Mevrouw Van Velzen (SP):

Begrijp ik de staatssecretaris over de wel ingediende motie van de heer Boekestijn over het convenant nu goed dat hij zegt: dit convenant is er nog niet, wij komen er wel uit, ik rapporteer aan de Kamer, dus ik ontraad deze motie? Hij gaf geen conclusie.

Staatssecretaris De Vries:

Ik constateer dat er wel degelijk een verschil van mening is. Ik vind dat Defensie leading is in dit dossier en dat wij ook kritisch moeten kijken als het gaat om subsidies. Dat heeft ook de Kamer breed aan dit kabinet gevraagd. Dus ja, ik ga het gesprek aan om toch te zorgen dat er een nieuw convenant komt. Het verzoek van de heer Boekestijn om daarover de Kamer voor 1 oktober te berichten gaan wij inwilligen, maar op de uitkomst kan ik nog niet vooruitlopen. Dus in die zin heb ik geen probleem met het dictum van de motie, maar deel ik niet alle overwegingen die eraan voorafgaan. Dat is verder geen probleem.

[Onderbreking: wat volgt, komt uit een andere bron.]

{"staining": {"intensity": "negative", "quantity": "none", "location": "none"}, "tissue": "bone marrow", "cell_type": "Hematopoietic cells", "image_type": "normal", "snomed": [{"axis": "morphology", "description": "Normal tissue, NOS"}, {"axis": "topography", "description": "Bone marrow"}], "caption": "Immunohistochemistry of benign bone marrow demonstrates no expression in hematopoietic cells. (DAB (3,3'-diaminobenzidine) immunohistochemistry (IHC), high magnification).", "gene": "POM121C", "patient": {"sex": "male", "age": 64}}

Van de motie-Knops zou ik willen zeggen: geef ons iets meer ruimte voor de invulling, ik zorg dat wij informatie aanleveren, maar laten wij geen messen gaan trekken over de vraag of het uitgebreid genoeg is, omdat ik u op voorhand heb aangekondigd beperkte menskracht voor dit onderzoek te hebben.

De heer Knops (CDA):

Om even te kijken hoe ik dit moet interpreteren, ik begrijp dat de staatssecretaris wel duidelijk heeft toegezegd dat hij het dictum van de motie waar het gaat om de inhoud van het onderzoek ondersteunt.

Staatssecretaris De Vries:

Jazeker, met de aantekening: laten wij in het debat dat wij dan hebben welwillend kijken naar het feit dat ik op voorhand heb aangegeven dat u niet een heel uitgebreid onderzoeksrapport mag verwachten op 1 november. De eerste inventarisatie krijgt u van ons conform de datum waarop u dat in deze motie verzoekt.

De beraadslaging wordt gesloten.

De voorzitter:

Zijn de toezeggingen van de staatssecretaris voor de indieners reden om hun moties aan te houden of in te trekken? Ik constateer dat dat niet het geval is.

Over de moties wordt volgende week dinsdag gestemd.

De vergadering wordt enkele ogenblikken geschorst.